Could every entry be set down once more, exactly as given?

The data =
═══

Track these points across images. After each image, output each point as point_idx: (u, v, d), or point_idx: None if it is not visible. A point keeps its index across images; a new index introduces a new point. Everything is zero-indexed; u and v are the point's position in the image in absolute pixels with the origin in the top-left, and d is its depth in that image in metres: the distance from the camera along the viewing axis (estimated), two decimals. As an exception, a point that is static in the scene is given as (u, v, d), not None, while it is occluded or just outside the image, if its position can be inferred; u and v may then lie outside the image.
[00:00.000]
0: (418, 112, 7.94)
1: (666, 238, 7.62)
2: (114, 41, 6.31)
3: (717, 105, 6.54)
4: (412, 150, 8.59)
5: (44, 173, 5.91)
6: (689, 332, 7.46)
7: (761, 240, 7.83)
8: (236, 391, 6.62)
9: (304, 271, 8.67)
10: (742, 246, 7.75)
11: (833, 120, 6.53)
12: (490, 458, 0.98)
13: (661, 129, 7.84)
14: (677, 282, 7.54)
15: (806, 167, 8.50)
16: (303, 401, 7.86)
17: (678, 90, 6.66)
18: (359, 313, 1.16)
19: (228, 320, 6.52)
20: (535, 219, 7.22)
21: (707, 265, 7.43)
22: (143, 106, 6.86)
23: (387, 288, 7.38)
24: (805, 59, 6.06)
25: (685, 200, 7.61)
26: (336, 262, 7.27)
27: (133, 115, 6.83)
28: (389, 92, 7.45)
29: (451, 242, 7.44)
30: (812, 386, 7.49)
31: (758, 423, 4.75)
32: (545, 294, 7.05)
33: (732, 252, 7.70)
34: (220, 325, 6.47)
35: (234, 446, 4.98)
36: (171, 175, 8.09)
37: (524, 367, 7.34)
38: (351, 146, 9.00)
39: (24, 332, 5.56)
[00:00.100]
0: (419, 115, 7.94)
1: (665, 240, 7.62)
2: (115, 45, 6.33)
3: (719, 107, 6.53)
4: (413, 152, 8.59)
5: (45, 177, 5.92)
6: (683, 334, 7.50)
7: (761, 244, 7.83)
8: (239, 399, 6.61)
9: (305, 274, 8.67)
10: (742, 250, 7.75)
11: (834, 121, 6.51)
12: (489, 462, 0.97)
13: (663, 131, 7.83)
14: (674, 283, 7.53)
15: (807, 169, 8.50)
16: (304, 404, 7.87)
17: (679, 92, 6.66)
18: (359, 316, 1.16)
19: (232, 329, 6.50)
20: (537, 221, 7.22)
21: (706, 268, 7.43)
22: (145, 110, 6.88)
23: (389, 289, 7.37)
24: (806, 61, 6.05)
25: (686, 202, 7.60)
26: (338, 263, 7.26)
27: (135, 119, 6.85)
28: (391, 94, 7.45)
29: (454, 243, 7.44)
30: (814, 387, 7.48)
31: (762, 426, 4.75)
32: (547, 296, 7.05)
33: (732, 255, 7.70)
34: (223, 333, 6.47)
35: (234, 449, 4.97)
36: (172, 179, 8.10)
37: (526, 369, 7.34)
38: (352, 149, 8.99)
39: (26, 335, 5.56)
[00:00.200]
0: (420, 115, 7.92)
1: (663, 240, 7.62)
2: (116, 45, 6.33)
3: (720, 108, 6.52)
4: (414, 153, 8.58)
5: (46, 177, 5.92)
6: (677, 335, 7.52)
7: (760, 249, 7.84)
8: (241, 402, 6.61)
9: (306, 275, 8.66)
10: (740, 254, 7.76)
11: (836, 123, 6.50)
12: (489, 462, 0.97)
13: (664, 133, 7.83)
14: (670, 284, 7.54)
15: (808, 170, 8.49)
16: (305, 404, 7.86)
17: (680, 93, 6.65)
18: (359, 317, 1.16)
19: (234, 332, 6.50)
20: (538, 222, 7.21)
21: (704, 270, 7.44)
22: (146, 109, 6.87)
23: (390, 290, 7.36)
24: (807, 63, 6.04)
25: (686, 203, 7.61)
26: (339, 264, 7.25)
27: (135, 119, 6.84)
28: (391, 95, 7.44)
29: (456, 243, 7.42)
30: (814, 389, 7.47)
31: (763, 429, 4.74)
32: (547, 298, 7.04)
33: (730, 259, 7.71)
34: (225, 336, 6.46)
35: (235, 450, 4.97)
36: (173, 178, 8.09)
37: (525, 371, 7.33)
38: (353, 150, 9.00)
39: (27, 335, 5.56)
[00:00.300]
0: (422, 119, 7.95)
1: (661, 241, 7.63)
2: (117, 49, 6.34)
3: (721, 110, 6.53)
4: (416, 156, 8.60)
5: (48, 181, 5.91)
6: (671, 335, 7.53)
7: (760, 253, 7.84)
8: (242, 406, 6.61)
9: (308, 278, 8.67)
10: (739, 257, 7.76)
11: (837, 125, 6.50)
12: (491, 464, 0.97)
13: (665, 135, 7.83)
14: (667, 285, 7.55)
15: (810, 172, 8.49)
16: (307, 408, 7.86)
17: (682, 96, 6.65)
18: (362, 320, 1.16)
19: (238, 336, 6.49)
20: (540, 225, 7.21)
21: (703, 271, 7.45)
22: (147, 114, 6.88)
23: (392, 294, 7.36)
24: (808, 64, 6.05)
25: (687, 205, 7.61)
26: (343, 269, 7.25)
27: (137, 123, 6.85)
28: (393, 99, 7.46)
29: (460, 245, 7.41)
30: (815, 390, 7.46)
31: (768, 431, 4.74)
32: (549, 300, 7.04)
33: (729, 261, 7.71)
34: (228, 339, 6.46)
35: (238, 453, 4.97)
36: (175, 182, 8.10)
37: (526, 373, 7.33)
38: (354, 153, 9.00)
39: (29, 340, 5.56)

═══

Finished exercise =
Track these points across images. After each image, output each point as point_idx: (u, v, d), or point_idx: None if it is not visible. A point keeps its index across images; a new index introduces a new point. Everything is zero-indexed; u and v are the point's position in the image in absolute pixels with the origin in the top-left, and d is its depth in that image in metres: the distance from the camera along the viewing axis (estimated), two decimals. As an exception, a point that is static in the scene is given as (u, v, d), not None, while it is occluded or just outside the image, if its position can be inferred; u and v may then lie outside the image.
[00:00.000]
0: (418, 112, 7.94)
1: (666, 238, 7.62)
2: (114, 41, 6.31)
3: (717, 105, 6.54)
4: (412, 150, 8.59)
5: (44, 173, 5.91)
6: (689, 332, 7.46)
7: (761, 240, 7.83)
8: (236, 391, 6.62)
9: (304, 271, 8.67)
10: (742, 246, 7.75)
11: (833, 120, 6.53)
12: (490, 458, 0.98)
13: (661, 129, 7.84)
14: (677, 282, 7.54)
15: (806, 167, 8.50)
16: (303, 401, 7.86)
17: (678, 90, 6.66)
18: (359, 313, 1.16)
19: (228, 320, 6.52)
20: (535, 219, 7.22)
21: (707, 265, 7.43)
22: (143, 106, 6.86)
23: (387, 288, 7.38)
24: (805, 59, 6.06)
25: (685, 200, 7.61)
26: (336, 262, 7.27)
27: (133, 115, 6.83)
28: (389, 92, 7.45)
29: (451, 242, 7.44)
30: (812, 386, 7.49)
31: (758, 423, 4.75)
32: (545, 294, 7.05)
33: (732, 252, 7.70)
34: (220, 325, 6.47)
35: (234, 446, 4.98)
36: (171, 175, 8.09)
37: (524, 367, 7.34)
38: (351, 146, 9.00)
39: (24, 332, 5.56)
[00:00.100]
0: (419, 115, 7.94)
1: (665, 240, 7.62)
2: (115, 45, 6.33)
3: (719, 107, 6.53)
4: (413, 152, 8.59)
5: (45, 177, 5.92)
6: (683, 334, 7.50)
7: (761, 244, 7.83)
8: (239, 399, 6.61)
9: (305, 274, 8.67)
10: (742, 250, 7.75)
11: (834, 121, 6.51)
12: (489, 462, 0.97)
13: (663, 131, 7.83)
14: (674, 283, 7.53)
15: (807, 169, 8.50)
16: (304, 404, 7.87)
17: (679, 92, 6.66)
18: (359, 316, 1.16)
19: (232, 329, 6.50)
20: (537, 221, 7.22)
21: (706, 268, 7.43)
22: (145, 110, 6.88)
23: (389, 289, 7.37)
24: (806, 61, 6.05)
25: (686, 202, 7.60)
26: (338, 263, 7.26)
27: (135, 119, 6.85)
28: (391, 94, 7.45)
29: (454, 243, 7.44)
30: (814, 387, 7.48)
31: (762, 426, 4.75)
32: (547, 296, 7.05)
33: (732, 255, 7.70)
34: (223, 333, 6.47)
35: (234, 449, 4.97)
36: (172, 179, 8.10)
37: (526, 369, 7.34)
38: (352, 149, 8.99)
39: (26, 335, 5.56)
[00:00.200]
0: (420, 115, 7.92)
1: (663, 240, 7.62)
2: (116, 45, 6.33)
3: (720, 108, 6.52)
4: (414, 153, 8.58)
5: (46, 177, 5.92)
6: (677, 335, 7.52)
7: (760, 249, 7.84)
8: (241, 402, 6.61)
9: (306, 275, 8.66)
10: (740, 254, 7.76)
11: (836, 123, 6.50)
12: (489, 462, 0.97)
13: (664, 133, 7.83)
14: (670, 284, 7.54)
15: (808, 170, 8.49)
16: (305, 404, 7.86)
17: (680, 93, 6.65)
18: (359, 317, 1.16)
19: (234, 332, 6.50)
20: (538, 222, 7.21)
21: (704, 270, 7.44)
22: (146, 109, 6.87)
23: (390, 290, 7.36)
24: (807, 63, 6.04)
25: (686, 203, 7.61)
26: (339, 264, 7.25)
27: (135, 119, 6.84)
28: (391, 95, 7.44)
29: (456, 243, 7.42)
30: (814, 389, 7.47)
31: (763, 429, 4.74)
32: (547, 298, 7.04)
33: (730, 259, 7.71)
34: (225, 336, 6.46)
35: (235, 450, 4.97)
36: (173, 178, 8.09)
37: (525, 371, 7.33)
38: (353, 150, 9.00)
39: (27, 335, 5.56)
[00:00.300]
0: (422, 119, 7.95)
1: (661, 241, 7.63)
2: (117, 49, 6.34)
3: (721, 110, 6.53)
4: (416, 156, 8.60)
5: (48, 181, 5.91)
6: (671, 335, 7.53)
7: (760, 253, 7.84)
8: (242, 406, 6.61)
9: (308, 278, 8.67)
10: (739, 257, 7.76)
11: (837, 125, 6.50)
12: (491, 464, 0.97)
13: (665, 135, 7.83)
14: (667, 285, 7.55)
15: (810, 172, 8.49)
16: (307, 408, 7.86)
17: (682, 96, 6.65)
18: (362, 320, 1.16)
19: (238, 336, 6.49)
20: (540, 225, 7.21)
21: (703, 271, 7.45)
22: (147, 114, 6.88)
23: (392, 294, 7.36)
24: (808, 64, 6.05)
25: (687, 205, 7.61)
26: (343, 269, 7.25)
27: (137, 123, 6.85)
28: (393, 99, 7.46)
29: (460, 245, 7.41)
30: (815, 390, 7.46)
31: (768, 431, 4.74)
32: (549, 300, 7.04)
33: (729, 261, 7.71)
34: (228, 339, 6.46)
35: (238, 453, 4.97)
36: (175, 182, 8.10)
37: (526, 373, 7.33)
38: (354, 153, 9.00)
39: (29, 340, 5.56)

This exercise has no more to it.